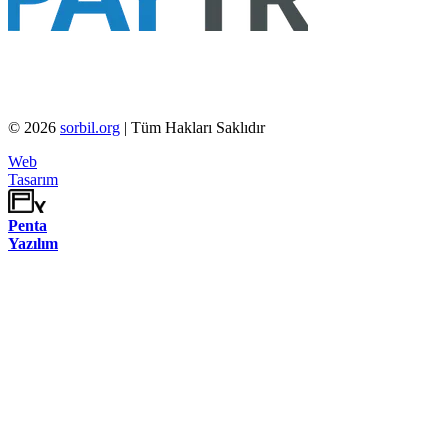
©
2026
sorbil.org
| Tüm Hakları Saklıdır
Web
Tasarım
Penta
Yazılım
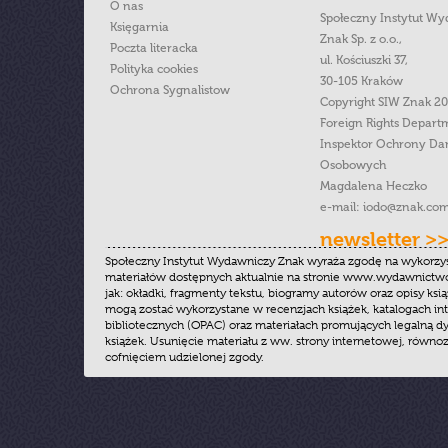
O nas
Społeczny Instytut W
Księgarnia
Znak Sp. z o.o.,
Poczta literacka
ul. Kościuszki 37,
Polityka cookies
30-105 Kraków
Ochrona Sygnalistow
Copyright SIW Znak 2
Foreign Rights Depart
Inspektor Ochrony Da
Osobowych
Magdalena Heczko
e-mail:
iodo@znak.com
newsletter >
Społeczny Instytut Wydawniczy Znak wyraża zgodę na wykorzy
materiałów dostępnych aktualnie na stronie www.wydawnictwoz
jak: okładki, fragmenty tekstu, biogramy autorów oraz opisy ksią
mogą zostać wykorzystane w recenzjach książek, katalogach i
bibliotecznych (OPAC) oraz materiałach promujących legalną dy
książek. Usunięcie materiału z ww. strony internetowej, równoz
cofnięciem udzielonej zgody.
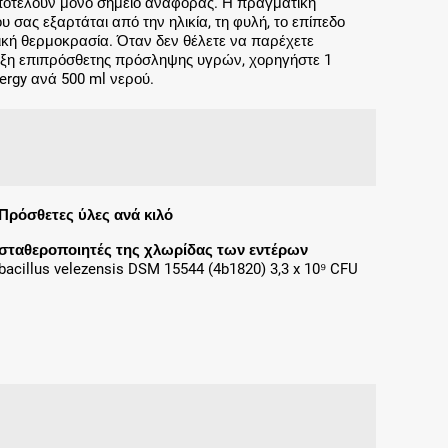
αποτελούν μόνο σημείο αναφοράς. Η πραγματική
 σας εξαρτάται από την ηλικία, τη φυλή, το επίπεδο
ική θερμοκρασία. Όταν δεν θέλετε να παρέχετε
ευξη επιπρόσθετης πρόσληψης υγρών, χορηγήστε 1
rgy ανά 500 ml νερού.
Πρόσθετες ύλες ανά κιλό
σταθεροποιητές της χλωρίδας των εντέρων
bacillus velezensis DSM 15544 (4b1820) 3,3 x 10⁹ CFU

────

**O QUE FAZER**:
Converta em tabela Markdown tudo o que vai da linha que contém "αποτελούν μόνο σημείο αναφοράς. Η πραγματική" até o fim da listagem, com as duas pontas incluídas. Use as colunas Número e Linha e omita as linhas em branco.

**RESPOSTA ABAIXO**:
| Número | Linha |
|---|---|
| 1 | αποτελούν μόνο σημείο αναφοράς. Η πραγματική |
| 2 |  σας εξαρτάται από την ηλικία, τη φυλή, το επίπεδο |
| 3 | ική θερμοκρασία. Όταν δεν θέλετε να παρέχετε |
| 4 | ευξη επιπρόσθετης πρόσληψης υγρών, χορηγήστε 1 |
| 5 | rgy ανά 500 ml νερού. |
| 6 | Πρόσθετες ύλες ανά κιλό |
| 7 | σταθεροποιητές της χλωρίδας των εντέρων |
| 8 | bacillus velezensis DSM 15544 (4b1820) 3,3 x 10⁹ CFU |